For now, this is it. We can have collision detection and responses for both convex and concave shapes.

However... Collision detection is a tricky business and there are still edge cases where the above breaks down.


The first that comes to mind: Curved shapes. Anything that doesn't have vertices doesn't work with the above algorithms and we would need to convert it first. Also, the triangulation implemented doesn't handle holes and breaks if the interior angle between two edges of a polygon is exactly equal to 180° or the polygon intersects with itself. Most of these problems could be tackled simply by using a better triangulation algorithm, in case you are curious there is a list of resources down below.

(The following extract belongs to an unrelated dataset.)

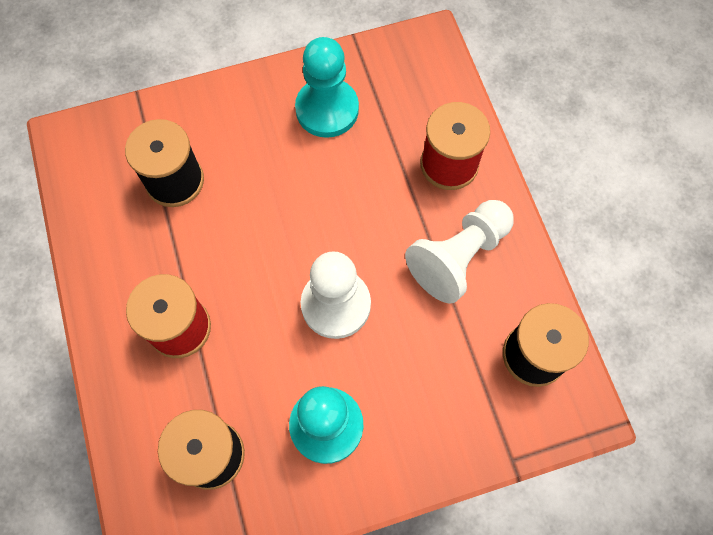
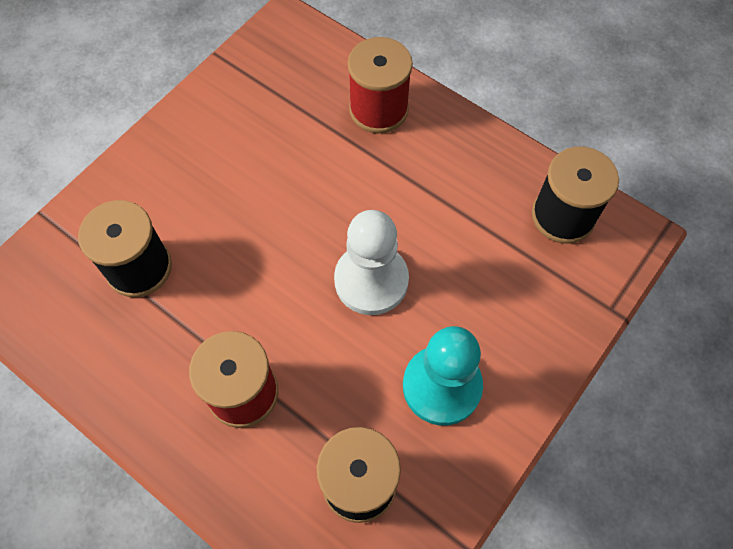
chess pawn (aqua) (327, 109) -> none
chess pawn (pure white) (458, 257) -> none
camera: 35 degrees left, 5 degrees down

Another problem could be objects or shapes that move very quickly. If they move quickly enough and the step size is bigger than the thing they should collide with, they could simply pass through (or "over") the other object. In games, usually bullets and thin walls would show this kind of behavior and problem. It's like the shape were "tunneling" through the other shape because it moved so fast that there never was a position update where the two were overlapping...

Yet another problem is that of performance when there are lots of things that could potentially collide with each other. I mean, all of the above code is written for clarity rather than performance so there are improvements to be gained in "simply" rewriting the collision code we have, but the problem of checking collisions for many shapes at once remains O(n2)O(n^2). Which is bad...

What if n is more than 2? If it is 10, 100, or 1000? Collision detection algorithms of any kind are expensive and if we have to check every single polygon against every single other polygon the amount of computations we have to do grows exponentially. Which will eventually slow down to a halt.

This means we have to use some clever data structure or algorithm to reduce the number of collisions to check.

Spatial Subdivision

One way to do so would be to divide up the "space" into separate regions or "buckets". Because two shapes that are very very far apart can not intersect (unless one of them is big) we could cut down on the number of collision detections we have to do by a lot, because only things from the same bucket could potentially collide with one another.

The general algorithm that could be used for that is called a Quadtree (in 2D) or an Octree (in 3d). Here's an image of the idea in 3D:

octree visualization

But coding these is reserved for another time.

If you came all this way – congratulations! I hope you learned something. You can inspect most of the code for the demos of this website at the repo for this page over here.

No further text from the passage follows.